#### WORK REQUEST:
Filter the data for "gradients" and copy matching lines.

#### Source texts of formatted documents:
*** Begin section ***

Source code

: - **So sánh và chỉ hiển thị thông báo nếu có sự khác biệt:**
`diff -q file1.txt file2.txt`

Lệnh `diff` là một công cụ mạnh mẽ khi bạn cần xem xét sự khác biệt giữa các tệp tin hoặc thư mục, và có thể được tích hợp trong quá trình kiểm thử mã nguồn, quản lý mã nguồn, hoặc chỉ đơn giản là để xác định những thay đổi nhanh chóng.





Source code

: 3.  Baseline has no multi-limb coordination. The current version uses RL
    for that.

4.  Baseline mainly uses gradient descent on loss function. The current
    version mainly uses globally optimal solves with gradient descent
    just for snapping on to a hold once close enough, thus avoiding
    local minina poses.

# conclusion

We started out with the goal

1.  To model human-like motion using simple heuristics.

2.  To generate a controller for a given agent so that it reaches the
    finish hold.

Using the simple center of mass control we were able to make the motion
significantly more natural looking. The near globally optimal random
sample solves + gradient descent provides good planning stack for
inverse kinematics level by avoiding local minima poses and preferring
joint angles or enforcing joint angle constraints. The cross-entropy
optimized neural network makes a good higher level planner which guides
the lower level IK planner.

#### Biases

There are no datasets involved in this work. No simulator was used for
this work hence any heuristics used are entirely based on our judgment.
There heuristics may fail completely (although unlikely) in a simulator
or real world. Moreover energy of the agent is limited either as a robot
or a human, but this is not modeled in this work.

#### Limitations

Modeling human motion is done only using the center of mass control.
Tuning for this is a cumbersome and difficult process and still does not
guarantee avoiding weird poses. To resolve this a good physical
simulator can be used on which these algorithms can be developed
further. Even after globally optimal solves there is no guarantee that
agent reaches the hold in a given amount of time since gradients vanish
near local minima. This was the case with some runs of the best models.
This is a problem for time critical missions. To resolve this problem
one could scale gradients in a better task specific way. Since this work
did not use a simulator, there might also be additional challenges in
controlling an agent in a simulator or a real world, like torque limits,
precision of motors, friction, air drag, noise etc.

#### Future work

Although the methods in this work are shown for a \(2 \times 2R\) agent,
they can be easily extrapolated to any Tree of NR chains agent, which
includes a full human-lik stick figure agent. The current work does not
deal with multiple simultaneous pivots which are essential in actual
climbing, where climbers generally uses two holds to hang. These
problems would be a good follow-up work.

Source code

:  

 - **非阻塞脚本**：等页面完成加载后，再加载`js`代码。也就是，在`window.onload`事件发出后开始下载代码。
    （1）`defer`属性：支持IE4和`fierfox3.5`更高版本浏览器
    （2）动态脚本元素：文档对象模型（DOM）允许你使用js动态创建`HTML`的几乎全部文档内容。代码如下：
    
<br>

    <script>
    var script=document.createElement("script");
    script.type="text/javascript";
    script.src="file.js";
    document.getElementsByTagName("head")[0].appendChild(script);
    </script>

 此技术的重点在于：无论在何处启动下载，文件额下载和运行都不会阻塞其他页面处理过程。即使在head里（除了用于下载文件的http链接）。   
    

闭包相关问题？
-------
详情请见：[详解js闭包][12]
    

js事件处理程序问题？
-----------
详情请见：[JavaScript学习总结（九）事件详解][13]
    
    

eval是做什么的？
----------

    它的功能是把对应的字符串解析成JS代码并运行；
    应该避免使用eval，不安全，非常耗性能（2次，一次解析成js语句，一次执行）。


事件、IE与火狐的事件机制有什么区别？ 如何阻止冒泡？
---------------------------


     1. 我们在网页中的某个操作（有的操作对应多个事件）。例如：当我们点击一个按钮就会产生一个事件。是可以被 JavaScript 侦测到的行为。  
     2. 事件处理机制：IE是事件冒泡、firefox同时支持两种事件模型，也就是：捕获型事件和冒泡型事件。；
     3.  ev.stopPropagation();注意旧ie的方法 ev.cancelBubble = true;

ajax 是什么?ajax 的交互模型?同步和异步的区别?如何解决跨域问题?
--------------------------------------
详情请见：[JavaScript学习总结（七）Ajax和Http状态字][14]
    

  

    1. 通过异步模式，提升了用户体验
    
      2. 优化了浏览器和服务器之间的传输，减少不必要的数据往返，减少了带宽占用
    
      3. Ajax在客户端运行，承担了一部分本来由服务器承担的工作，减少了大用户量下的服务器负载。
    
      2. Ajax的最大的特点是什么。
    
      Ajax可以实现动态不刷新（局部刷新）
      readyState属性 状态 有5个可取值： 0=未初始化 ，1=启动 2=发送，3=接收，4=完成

*** End section ***

#### EXERCISE ANSWER:
agent reaches the hold in a given amount of time since gradients vanish
one could scale gradients in a better task specific way. Since this work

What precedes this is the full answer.